Толпа, шедшая за крестным ходом, раздвинулась, и лошади мирового с шиком и звоном бубенчиков подкатили к Калинину. Тот сел, величественно поклонился и, тревожа толпу своим «беррегись», скрылся из глаз, не подарив меня ни одним взглядом.
— Эдакая величественная свинья, — прошептал я на ухо доктору. — Пойдемте отсюда!
— А разве вы не хотите поговорить с Надеждой Николаевной? — спросил Павел Иваныч.
— Мне уж пора домой. Некогда.
Доктор сердито поглядел на меня, вздохнул и отошел. Я отдал общий поклон и направился к балаганам. Пробираясь сквозь густую толпу, я оглянулся и поглядел на дочь мирового. Она глядела мне вслед и словно пробовала, вынесу я или нет ее чистый, пронизывающий взгляд, полный горькой обиды и упрека.
— За что?! — говорили ее глаза.
Что-то закопошилось в моей груди, и мне стало больно и стыдно за свое глупое поведение. Мне захотелось вдруг воротиться и всеми силами своей мягкой, не совсем еще испорченной души приласкать и приголубить эту горячо меня любившую, мною обиженную девушку и сказать ей, что виноват не я, а моя проклятая гордость, не дающая мне жить, дышать, ступить шаг. Гордость, глупая, фатовская, полная суетности. Мог ли я, пустой человек, протянуть руку примирения, если я знал и видел, что за каждым моим движением следили глаза уездных кумушек и «старух зловещих»? Пусть лучше они осыплют ее насмешливыми взглядами и улыбками, чем разуверятся в «непреклонности» моего характера и гордости, которые так нравятся во мне глупым женщинам.
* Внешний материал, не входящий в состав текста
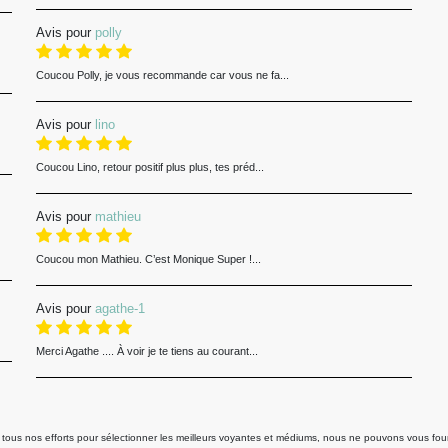
Avis pour
polly
Coucou Polly, je vous recommande car vous ne fa...
Avis pour
lino
Coucou Lino, retour positif plus plus, tes préd...
Avis pour
mathieu
Coucou mon Mathieu. C’est Monique Super !...
Avis pour
agathe-1
Merci Agathe .... À voir je te tiens au courant...
us nos efforts pour sélectionner les meilleurs voyantes et médiums, nous ne pouvons vous fourni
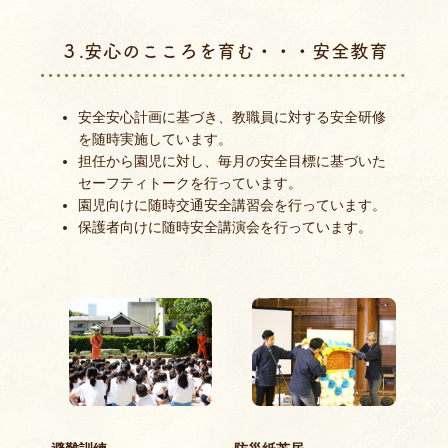
３.安心のこころを育む・・・安全教育
安全安心計画に基づき、教職員に対する安全研修
を随時実施しています。
担任から園児に対し、毎月の安全目標に基づいた
セーフティトークを行っています。
園児向けに随時交通安全講習会を行っています。
保護者向けに随時安全講演会を行っています。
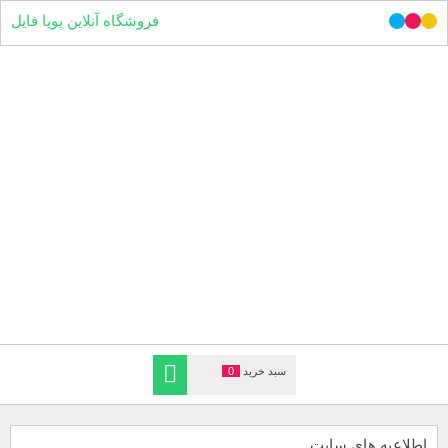
فروشگاه آنلاین پویا فایل
سبد خرید
0
اطلاعیه های سایت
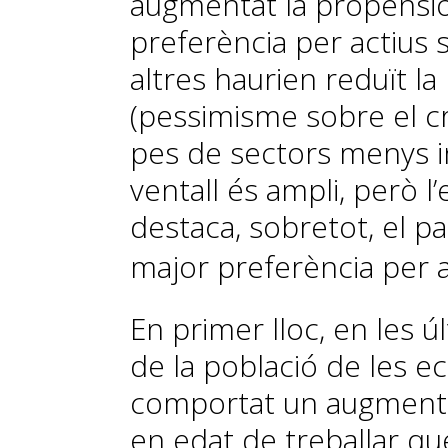
augmentat la propensió 
preferència per actius s
altres haurien reduït la
(pessimisme sobre el c
pes de sectors menys int
ventall és ampli, però l
destaca, sobretot, el pa
major preferència per a
En primer lloc, en les ú
de la població de les 
comportat un augment 
en edat de treballar
que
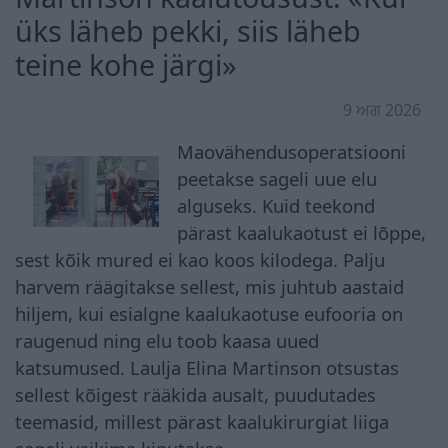
üks läheb pekki, siis läheb
teine kohe järgi»
9 ਅਗ 2026
Maovähendusoperatsiooni
peetakse sageli uue elu
alguseks. Kuid teekond
pärast kaalukaotust ei lõppe,
sest kõik mured ei kao koos kilodega. Palju
harvem räägitakse sellest, mis juhtub aastaid
hiljem, kui esialgne kaalukaotuse eufooria on
raugenud ning elu toob kaasa uued
katsumused. Laulja Elina Martinson otsustas
sellest kõigest rääkida ausalt, puudutades
teemasid, millest pärast kaalukirurgiat liiga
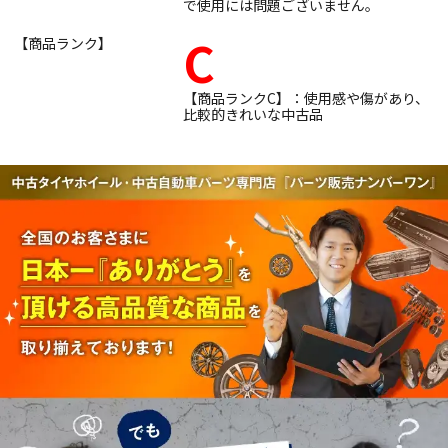
で使用には問題ございません。
C
【商品ランク】
【商品ランクC】：使用感や傷があり、
比較的きれいな中古品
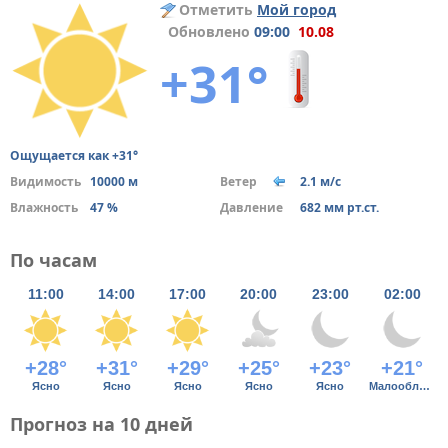
Отметить
Мой город
Обновлено
09:00
10.08
+31°
Ощущается как +31°
Видимость
10000 м
Ветер
2.1 м/с
Влажность
47 %
Давление
682 мм рт.ст.
По часам
11:00
14:00
17:00
20:00
23:00
02:00
+28°
+31°
+29°
+25°
+23°
+21°
Ясно
Ясно
Ясно
Ясно
Ясно
Малооблачно
Прогноз на 10 дней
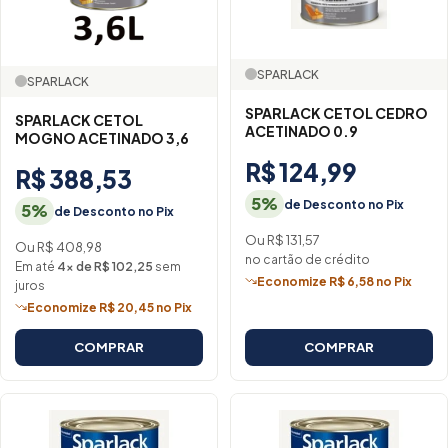
SPARLACK
SPARLACK
SPARLACK CETOL CEDRO
SPARLACK CETOL
ACETINADO 0.9
MOGNO ACETINADO 3,6
R$ 124,99
R$ 388,53
5%
de Desconto no Pix
5%
de Desconto no Pix
Ou R$ 131,57
Ou R$ 408,98
no cartão de crédito
Em até
4× de R$ 102,25
sem
Economize R$ 6,58 no Pix
juros
Economize R$ 20,45 no Pix
COMPRAR
COMPRAR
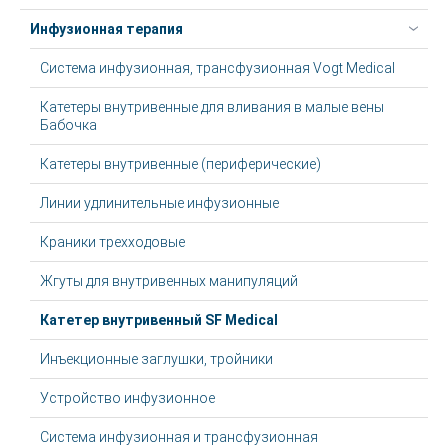
Инфузионная терапия
Система инфузионная, трансфузионная Vogt Medical
Катетеры внутривенные для вливания в малые вены
Бабочка
Катетеры внутривенные (периферические)
Линии удлинительные инфузионные
Краники трехходовые
Жгуты для внутривенных манипуляций
Катетер внутривенный SF Medical
Инъекционные заглушки, тройники
Устройство инфузионное
Система инфузионная и трансфузионная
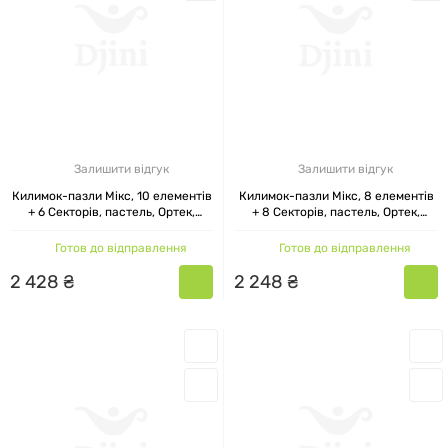
Залишити відгук
Залишити відгук
Килимок-пазли Мікс, 10 елементів
Килимок-пазли Мікс, 8 елементів
+ 6 Секторів, пастель, Ортек,
+ 8 Секторів, пастель, Ортек,
28x28 см
28x28 см
Готов до відправлення
Готов до відправлення
2
428
₴
2
248
₴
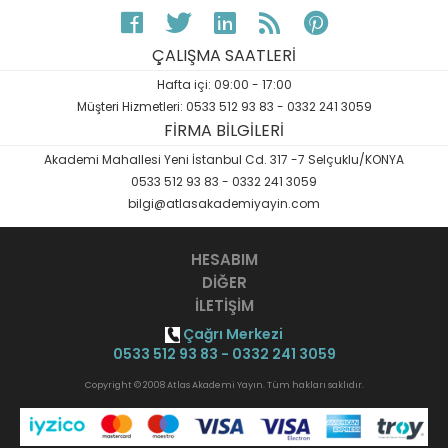
ÇALIŞMA SAATLERİ
Hafta içi: 09:00 - 17:00
Müşteri Hizmetleri: 0533 512 93 83 - 0332 241 3059
FİRMA BİLGİLERİ
Akademi Mahallesi Yeni İstanbul Cd. 317 -7 Selçuklu/KONYA
0533 512 93 83 - 0332 241 3059
bilgi@atlasakademiyayin.com
HESABIM
DİĞER
İLETİŞİM
Çağrı Merkezi
0533 512 93 83 - 0332 241 3059
Copyright © 2008 Atlas Akademi Yayın. Tüm hakları saklıdır.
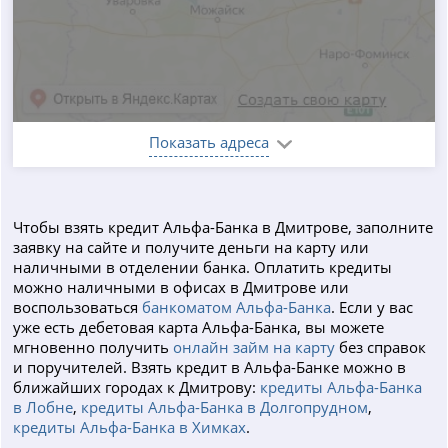
Показать адреса
Чтобы взять кредит Альфа-Банка в Дмитрове, заполните
заявку на сайте и получите деньги на карту или
наличными в отделении банка. Оплатить кредиты
можно наличными в офисах в Дмитрове или
воспользоваться
банкоматом Альфа-Банка
. Если у вас
уже есть дебетовая карта Альфа-Банка, вы можете
мгновенно получить
онлайн займ на карту
без справок
и поручителей. Взять кредит в Альфа-Банке можно в
ближайших городах к Дмитрову:
кредиты Альфа-Банка
в Лобне
,
кредиты Альфа-Банка в Долгопрудном
,
кредиты Альфа-Банка в Химках
.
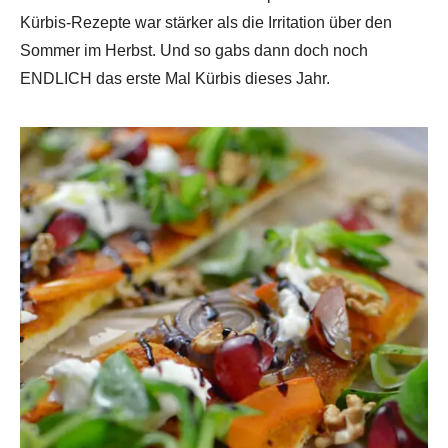
Kürbis-Rezepte war stärker als die Irritation über den
Sommer im Herbst. Und so gabs dann doch noch
ENDLICH das erste Mal Kürbis dieses Jahr.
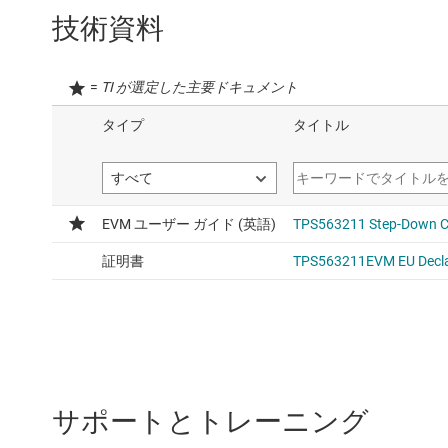
技術資料
=
TI が選定した主要ドキュメント
サポートとトレーニング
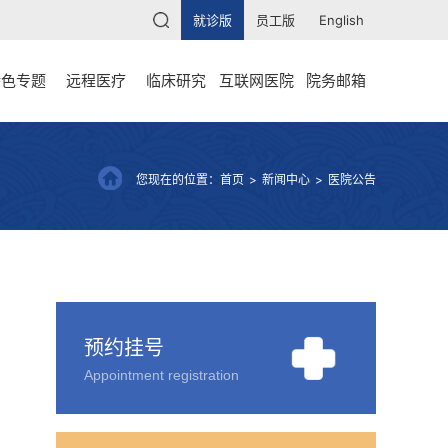
就诊版
员工版
English
特色专题
远程医疗
临床研究
互联网医院
院务邮箱
您现在的位置：
首页
>
新闻中心
>
医院公告
预约挂号
Appointment registration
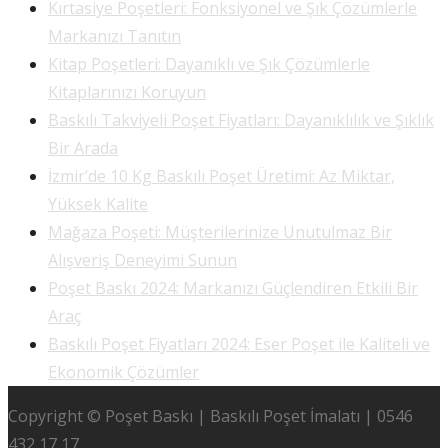
Kırtasiye Poşetleri: Fonksiyonel ve Şık Çözümlerle
Markanızı Tanıtın
Kitap Poşetleri: Dayanıklı ve Şık Çözümlerle
Kitaplarınızı Koruyun
Baskılı Takviyeli Poşet Fiyatları: Dayanıklılık ve Şıklık
Bir Arada
İzmir’de 10 Kg Baskılı Poşet Üretimi: Az Miktar,
Yüksek Kalite
Mağaza Poşeti: Müşterilerinize Unutulmaz Bir
Alışveriş Deneyimi Sunun
Poşet Baskı 2024: Markanızı Güçlendiren Etkili Bir
Araç
Baskılı Poşet Fiyatları 2024: Eser Poşet ile Kaliteli ve
Ekonomik Çözümler
Copyright © Poşet Baskı | Baskılı Poşet İmalatı | 0546
432 17 17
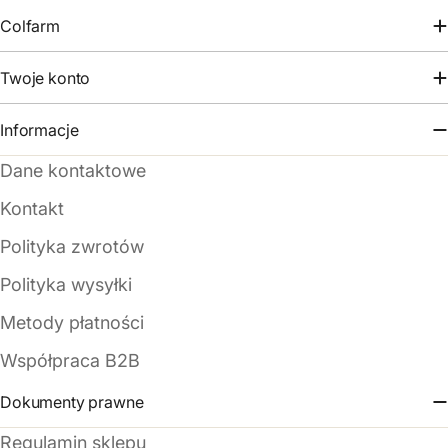
Colfarm
Twoje konto
Informacje
Dane kontaktowe
Kontakt
Polityka zwrotów
Polityka wysyłki
Metody płatności
Współpraca B2B
Dokumenty prawne
Regulamin sklepu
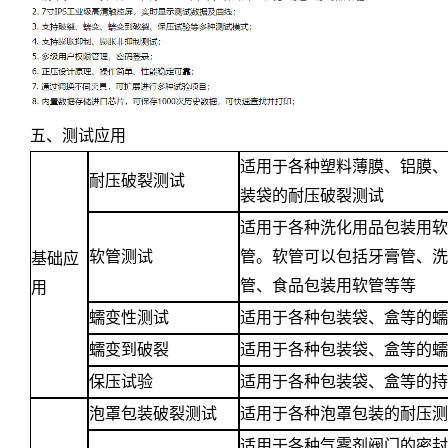
五、测试应用
适用于各种塑料薄膜、铝膜
耐压破裂测试
装袋的耐压破裂测试
适用于各种洗化用品包装用
软管测试
管。软管可以包括牙膏管、
基础
应
管、食品包装用软管等等
用
蠕变性测试
适用于各种包装袋、盒等的
蠕变到破裂
适用于各种包装袋、盒等的
保压试验
适用于各种包装袋、盒等的
泡罩包装破裂测试
适用于各种泡罩包装的耐压
适用于各种气雾剂阀门的密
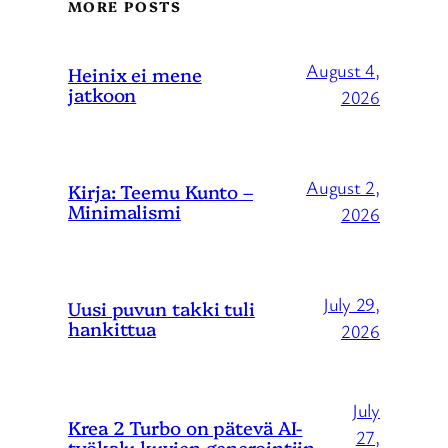
MORE POSTS
August 4,
Heinix ei mene
jatkoon
2026
August 2,
Kirja: Teemu Kunto –
Minimalismi
2026
July 29,
Uusi puvun takki tuli
hankittua
2026
July
Krea 2 Turbo on pätevä AI-
27,
työkalu kuvien generointiin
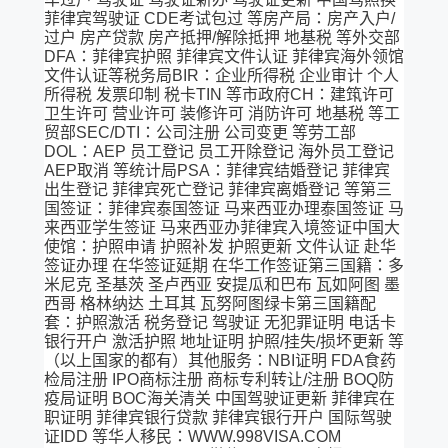
菲律宾驾驶证 CDE考试包过 等房产局：房产入户/
过户 房产贷款 房产抵押/解除抵押 地基税 等外交部
DFA：菲律宾护照 菲律宾文件认证 菲律宾海外领馆
文件认证等税务局BIR：企业所得税 企业审计 个人
所得税 发票印制 税卡TIN 等市政府CH：建筑许可
卫生许可 营业许可 装修许可 消防许可 地基税 等工
贸部SEC/DTI：公司注册 公司变更 等劳工部
DOL：AEP 员工登记 员工开除登记 海外员工登记
AEP取消 等统计局PSA：菲律宾结婚登记 菲律宾
出生登记 菲律宾死亡登记 菲律宾离婚登记 等第三
国签证：菲律宾泰国签证 马来西亚办理泰国签证 马
来西亚学生签证 马来西亚办菲律宾入境签证中国大
使馆：护照申请 护照补发 护照更新 文件认证 赴华
签证办理 在华签证延期 在华工作签证第三国籍：多
米尼克 圣基茨 圣卢西亚 安提瓜和巴布 瓦如阿图 墨
西哥 格林纳达 土耳其 瓦努阿图绿卡第三国籍配
套：护照激活 税务登记 驾驶证 无犯罪证明 电话卡
银行开户 激活护照 地址证明 护照/挂失/损坏更新 等
（以上国家的都有）其他服务：NBI证明 FDA食药
检局注册 IPO商标注册 商标专利转让/注册 BOQ防
疫局证明 BOC海关清关 中国驾驶证更新 菲律宾在
职证明 菲律宾银行贷款 菲律宾银行开户 国际驾驶
证IDD 等华人移民：WWW.998VISA.COM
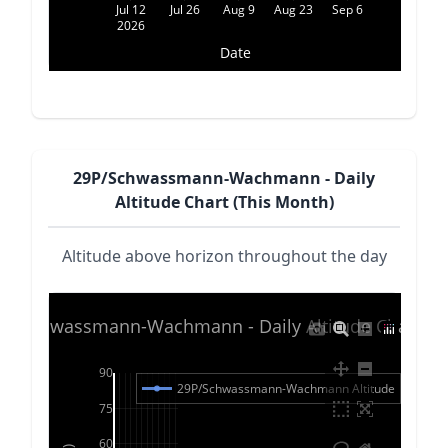
Jul 12
Jul 26
Aug 9
Aug 23
Sep 6
2026
Date
29P/Schwassmann-Wachmann - Daily
Altitude Chart (This Month)
Altitude above horizon throughout the day
P/Schwassmann-Wachmann - Daily Altitude Chart (20
90
29P/Schwassmann-Wachmann Altitude
75
60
Говоря ранее с Павлом Иванычем о причинах, заставивших меня внезапно прекратить свои поездки к Калининым, я был неоткровенен и совсем неточен… Я скрыл настоящую причину, скрыл ее потому, что стыдился ее ничтожности… Причина была мелка, как порох… Заключалась она в следующем. Когда я в последнюю мою поездку, отдав кучеру Зорьку, входил в калининский дом, до моих ушей донеслась фраза:
— Наденька, где ты? Твой жених приехал!
Это говорил ее отец, мировой, не рассчитывая, вероятно, что я могу услышать его. Но я услышал, и самолюбие мое заговорило.
«Я жених? — подумал я. — Кто же тебе позволил называть меня женихом? На каком основании?»
И словно что оторвалось в моей груди… Гордость забушевала во мне, и я забыл всё, что помнил, едучи к Калининым… Я забыл, что я увлек девушку и сам начал уже увлекаться ею до того, что ни одного вечера не был в состоянии провести без ее общества… Я забыл ее хорошие глаза, которые день и ночь не выходили из моей памяти, ее добрую улыбку, мелодичный голос… Забыл тихие, летние вечера, которые уже никогда не повторятся ни для меня, ни для нее… Всё рухнулось под напором дьявольской гордыни, взбудораженной глупой фразой простака отца… Взбешенный, я воротился из дому, сел на Зорьку и ускакал, давая себе клятву «утереть нос» Калинину, осмелившемуся без моего дозволения записать меня в женихи своей дочери…
«Кстати же, Вознесенский любит ее… — оправдывал я свой внезапный отъезд, едучи домой. — Он ранее меня начал вертеться около нее и уже считался женихом, когда я с нею познакомился. Не стану ему мешать!»